According to Rajan, the states and Centre have to come together to figure out quickly some combination of public and NGO provision of food, healthcare, and shelter, private participation, and direct benefit transfers that will allow needy households to see through the next few months.
"We have already seen one consequence of not doing so - the movement of migrant labour. Another will be people defying the lockdown to get back to work if they cannot survive otherwise," he said in the note.
Rajan said that the country's limited fiscal resources are certainly a worry, but spending on the needy at this time is a high priority use of resources. "This does not mean that we can ignore our budgetary constraints, especially given that our revenues will also be severely affected this year," he said.
"A ratings downgrade coupled with a loss of investor confidence could lead to a plummeting exchange rate and a dramatic increase in long term interest rates in this environment, and substantial losses for our financial institutions.
"So we have to prioritise, cutting back or delaying less-important expenditures, while refocusing on immediate needs. At the same time, to reassure investors, the government could express its commitment to return to fiscal rectitude, backing up its intent by accepting the setting up of an independent fiscal council and setting a medium-term debt target, as suggested by the N.K. Singh committee."
Large firms can also be a way to channel funds to their smaller suppliers. They usually can raise money in bond markets and pass it on, he said, adding that corporate bond markets are not very receptive to issues currently.

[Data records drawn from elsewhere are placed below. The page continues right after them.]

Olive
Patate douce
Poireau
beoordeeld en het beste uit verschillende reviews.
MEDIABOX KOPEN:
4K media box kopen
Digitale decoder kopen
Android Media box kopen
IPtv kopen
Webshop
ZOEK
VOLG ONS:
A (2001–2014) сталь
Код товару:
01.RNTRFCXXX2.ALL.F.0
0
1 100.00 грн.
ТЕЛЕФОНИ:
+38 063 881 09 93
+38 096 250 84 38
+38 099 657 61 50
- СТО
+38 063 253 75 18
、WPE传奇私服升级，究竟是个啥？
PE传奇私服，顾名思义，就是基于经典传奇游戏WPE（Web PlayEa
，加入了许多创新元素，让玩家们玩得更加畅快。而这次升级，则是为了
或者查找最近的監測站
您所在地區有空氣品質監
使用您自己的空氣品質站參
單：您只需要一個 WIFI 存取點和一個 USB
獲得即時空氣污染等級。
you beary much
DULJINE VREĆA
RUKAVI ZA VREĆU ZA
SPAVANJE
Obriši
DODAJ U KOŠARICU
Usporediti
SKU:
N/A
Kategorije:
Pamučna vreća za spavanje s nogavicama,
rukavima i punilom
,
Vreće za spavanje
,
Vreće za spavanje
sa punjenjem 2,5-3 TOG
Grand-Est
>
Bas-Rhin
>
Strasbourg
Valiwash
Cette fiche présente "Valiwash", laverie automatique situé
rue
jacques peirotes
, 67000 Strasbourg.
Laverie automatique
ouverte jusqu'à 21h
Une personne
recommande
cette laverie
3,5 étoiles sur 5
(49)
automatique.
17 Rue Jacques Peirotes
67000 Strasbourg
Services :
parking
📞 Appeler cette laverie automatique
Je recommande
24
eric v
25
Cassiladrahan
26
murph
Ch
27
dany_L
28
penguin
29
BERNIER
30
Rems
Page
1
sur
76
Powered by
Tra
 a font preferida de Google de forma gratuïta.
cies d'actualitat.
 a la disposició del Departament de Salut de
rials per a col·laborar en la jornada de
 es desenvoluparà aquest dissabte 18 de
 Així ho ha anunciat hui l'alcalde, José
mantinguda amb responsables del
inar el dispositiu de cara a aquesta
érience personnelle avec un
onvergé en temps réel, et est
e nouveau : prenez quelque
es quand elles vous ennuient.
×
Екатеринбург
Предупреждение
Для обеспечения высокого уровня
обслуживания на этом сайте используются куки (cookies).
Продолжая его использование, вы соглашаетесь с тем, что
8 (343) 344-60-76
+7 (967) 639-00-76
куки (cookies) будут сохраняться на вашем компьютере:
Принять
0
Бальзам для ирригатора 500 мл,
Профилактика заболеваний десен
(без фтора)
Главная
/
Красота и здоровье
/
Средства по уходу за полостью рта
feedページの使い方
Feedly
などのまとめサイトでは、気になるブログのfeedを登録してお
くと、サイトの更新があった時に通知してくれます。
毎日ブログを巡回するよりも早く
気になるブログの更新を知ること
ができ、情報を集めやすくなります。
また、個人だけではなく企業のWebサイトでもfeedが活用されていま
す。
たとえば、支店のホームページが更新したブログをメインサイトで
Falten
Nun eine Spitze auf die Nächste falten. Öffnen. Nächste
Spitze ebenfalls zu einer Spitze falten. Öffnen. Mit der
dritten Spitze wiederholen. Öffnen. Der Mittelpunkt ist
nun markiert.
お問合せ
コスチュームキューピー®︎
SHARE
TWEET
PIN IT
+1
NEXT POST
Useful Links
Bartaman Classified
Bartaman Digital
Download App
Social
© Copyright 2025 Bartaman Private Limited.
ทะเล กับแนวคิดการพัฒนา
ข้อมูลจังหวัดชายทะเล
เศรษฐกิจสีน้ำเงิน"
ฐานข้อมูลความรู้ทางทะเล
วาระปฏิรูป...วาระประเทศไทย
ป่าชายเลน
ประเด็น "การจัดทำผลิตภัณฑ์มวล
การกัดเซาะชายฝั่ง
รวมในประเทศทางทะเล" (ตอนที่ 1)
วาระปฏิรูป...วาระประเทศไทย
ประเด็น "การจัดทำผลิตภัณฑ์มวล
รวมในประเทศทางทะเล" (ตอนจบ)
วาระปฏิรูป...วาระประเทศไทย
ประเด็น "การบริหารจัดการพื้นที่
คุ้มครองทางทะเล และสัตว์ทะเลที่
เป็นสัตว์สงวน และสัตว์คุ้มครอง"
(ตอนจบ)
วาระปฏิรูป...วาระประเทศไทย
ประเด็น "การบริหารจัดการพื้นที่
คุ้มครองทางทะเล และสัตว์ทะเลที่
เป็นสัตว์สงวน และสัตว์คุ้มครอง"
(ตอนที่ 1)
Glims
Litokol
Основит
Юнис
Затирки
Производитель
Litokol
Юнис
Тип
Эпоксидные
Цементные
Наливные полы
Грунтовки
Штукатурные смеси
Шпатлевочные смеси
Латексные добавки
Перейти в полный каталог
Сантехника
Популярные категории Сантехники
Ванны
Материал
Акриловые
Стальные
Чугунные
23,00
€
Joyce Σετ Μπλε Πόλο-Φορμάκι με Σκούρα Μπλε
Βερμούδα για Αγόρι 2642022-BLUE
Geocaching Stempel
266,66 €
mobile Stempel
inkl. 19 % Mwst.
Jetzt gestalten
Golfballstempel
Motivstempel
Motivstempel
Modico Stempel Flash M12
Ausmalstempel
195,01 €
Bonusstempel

Banks, insurance companies, and bond mutual funds should be encouraged to buy new investment-grade bond issuances, and their way eased by the Reserve Bank of India agreeing to lend against their high-quality bond portfolios through repo transactions.
The RBI Act will have to be changed to enable the central bank to undertake these transactions, and it will have to apply suitable haircuts to these portfolios to minimise its credit risk, but it will be a much needed support to corporate borrowing, he said.
"The government should also require each of its agencies and public sector units, including at the state level, to pay their bills immediately, so that private firms get valuable liquidity," Rajan said.